# EXERCISE
An exact copy of each record is required.

# RECORDS SHOWN

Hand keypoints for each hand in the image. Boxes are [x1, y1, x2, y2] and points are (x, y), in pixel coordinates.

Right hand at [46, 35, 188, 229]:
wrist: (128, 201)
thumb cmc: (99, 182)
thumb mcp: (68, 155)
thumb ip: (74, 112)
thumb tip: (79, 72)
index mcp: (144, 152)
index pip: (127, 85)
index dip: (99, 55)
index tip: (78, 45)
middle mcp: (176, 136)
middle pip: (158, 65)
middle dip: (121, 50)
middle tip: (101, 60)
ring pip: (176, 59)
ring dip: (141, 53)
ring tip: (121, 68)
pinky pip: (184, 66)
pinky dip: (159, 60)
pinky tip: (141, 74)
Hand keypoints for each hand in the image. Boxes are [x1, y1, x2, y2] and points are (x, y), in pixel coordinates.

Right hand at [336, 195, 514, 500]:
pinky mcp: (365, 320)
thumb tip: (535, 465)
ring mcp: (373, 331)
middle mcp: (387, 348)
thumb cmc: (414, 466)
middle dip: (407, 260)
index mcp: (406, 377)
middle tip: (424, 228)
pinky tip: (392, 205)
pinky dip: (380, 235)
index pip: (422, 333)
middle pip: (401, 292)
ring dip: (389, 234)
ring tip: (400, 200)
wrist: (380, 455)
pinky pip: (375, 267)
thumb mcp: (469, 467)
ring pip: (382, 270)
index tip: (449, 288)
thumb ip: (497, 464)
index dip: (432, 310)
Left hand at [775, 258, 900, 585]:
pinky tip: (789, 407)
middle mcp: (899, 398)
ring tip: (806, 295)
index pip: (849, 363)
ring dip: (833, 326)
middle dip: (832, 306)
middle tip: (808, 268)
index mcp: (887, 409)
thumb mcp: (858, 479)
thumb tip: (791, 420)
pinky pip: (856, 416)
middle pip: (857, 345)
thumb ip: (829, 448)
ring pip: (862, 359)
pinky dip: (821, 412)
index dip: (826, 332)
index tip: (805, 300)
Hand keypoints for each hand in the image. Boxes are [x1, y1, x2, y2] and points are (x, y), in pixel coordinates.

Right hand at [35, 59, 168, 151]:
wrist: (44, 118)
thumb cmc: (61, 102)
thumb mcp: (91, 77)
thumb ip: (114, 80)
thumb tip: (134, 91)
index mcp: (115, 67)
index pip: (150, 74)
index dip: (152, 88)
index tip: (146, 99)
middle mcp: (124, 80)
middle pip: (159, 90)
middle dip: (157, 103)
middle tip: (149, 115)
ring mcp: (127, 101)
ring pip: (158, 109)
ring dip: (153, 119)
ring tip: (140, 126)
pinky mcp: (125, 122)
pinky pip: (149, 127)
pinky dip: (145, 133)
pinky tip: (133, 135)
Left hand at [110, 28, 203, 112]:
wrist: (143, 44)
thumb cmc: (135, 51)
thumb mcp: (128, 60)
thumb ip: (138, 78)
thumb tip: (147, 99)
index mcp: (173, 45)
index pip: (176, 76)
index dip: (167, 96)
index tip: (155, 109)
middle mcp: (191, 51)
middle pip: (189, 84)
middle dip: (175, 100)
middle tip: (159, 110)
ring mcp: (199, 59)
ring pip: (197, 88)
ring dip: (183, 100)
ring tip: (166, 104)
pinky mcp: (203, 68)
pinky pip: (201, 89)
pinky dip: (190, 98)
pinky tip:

# YOUR RESPONSE
Hand keypoints for each hand in the image. Boxes are [x1, y1, x2, y2] and points are (x, y), in pixel coordinates.

Right hand at [46, 35, 188, 229]:
wrist: (128, 201)
thumb cmc: (99, 182)
thumb mcp: (68, 155)
thumb ip: (74, 112)
thumb tip: (79, 72)
index mcp: (144, 152)
index pip: (127, 85)
index dip: (99, 55)
index tip: (78, 45)
middle mcp: (176, 136)
middle pip: (158, 65)
middle dip: (121, 50)
middle tip: (101, 60)
ring pip: (176, 59)
ring dip: (141, 53)
ring tip: (121, 68)
pinky pip: (184, 66)
pinky dip: (159, 60)
pinky tip: (141, 74)
Hand keypoints for each hand in the image. Boxes are [x1, y1, x2, y2] and points are (x, y), in pixel coordinates.

Right hand at [336, 195, 514, 500]:
pinky mcp: (365, 320)
thumb tip: (535, 465)
ring mcp: (373, 331)
middle mcp: (387, 348)
thumb cmc: (414, 466)
middle dip: (407, 260)
index mcp: (406, 377)
middle tip: (424, 228)
pinky tip: (392, 205)
pinky dip: (380, 235)
index pip: (422, 333)
middle pip: (401, 292)
ring dip: (389, 234)
ring tip: (400, 200)
wrist: (380, 455)
pinky pip: (375, 267)
thumb mcp: (469, 467)
ring pip: (382, 270)
index tip: (449, 288)
thumb ip: (497, 464)
index dip: (432, 310)
Left hand at [775, 258, 900, 585]:
pinky tip: (789, 407)
middle mcp: (899, 398)
ring tip: (806, 295)
index pip: (849, 363)
ring dip: (833, 326)
middle dip: (832, 306)
middle tip: (808, 268)
index mcp: (887, 409)
thumb mcp: (858, 479)
thumb tip: (791, 420)
pinky pip: (856, 416)
middle pip: (857, 345)
thumb ip: (829, 448)
ring pip: (862, 359)
pinky dip: (821, 412)
index dip: (826, 332)
index tip: (805, 300)
Hand keypoints for each hand in the image. Boxes are [x1, y1, x2, y2] and points are (x, y), in pixel coordinates.

Right hand at [35, 59, 168, 151]:
wrist: (44, 118)
thumb cmc: (61, 102)
thumb mcp: (91, 77)
thumb ip: (114, 80)
thumb tip: (134, 91)
index mcp: (115, 67)
index pip: (150, 74)
index dip: (152, 88)
index tip: (146, 99)
middle mcp: (124, 80)
middle pip: (159, 90)
middle dip: (157, 103)
middle tip: (149, 115)
ring mcp: (127, 101)
ring pip: (158, 109)
ring dip: (153, 119)
ring tip: (140, 126)
pinky mcp: (125, 122)
pinky pip: (149, 127)
pinky dip: (145, 133)
pinky tip: (133, 135)
Left hand at [110, 28, 203, 112]:
wrist: (143, 44)
thumb cmc: (135, 51)
thumb mcp: (128, 60)
thumb ip: (138, 78)
thumb tip: (147, 99)
index mcp: (173, 45)
index pip: (176, 76)
index dip: (167, 96)
index tip: (155, 109)
middle mcp: (191, 51)
middle pip: (189, 84)
middle dip: (175, 100)
middle tip: (159, 110)
ring mcp: (199, 59)
ring pip: (197, 88)
ring dip: (183, 100)
ring tip: (166, 104)
pinky mcp: (203, 68)
pinky pip: (201, 89)
pinky dip: (190, 98)
pinky tip:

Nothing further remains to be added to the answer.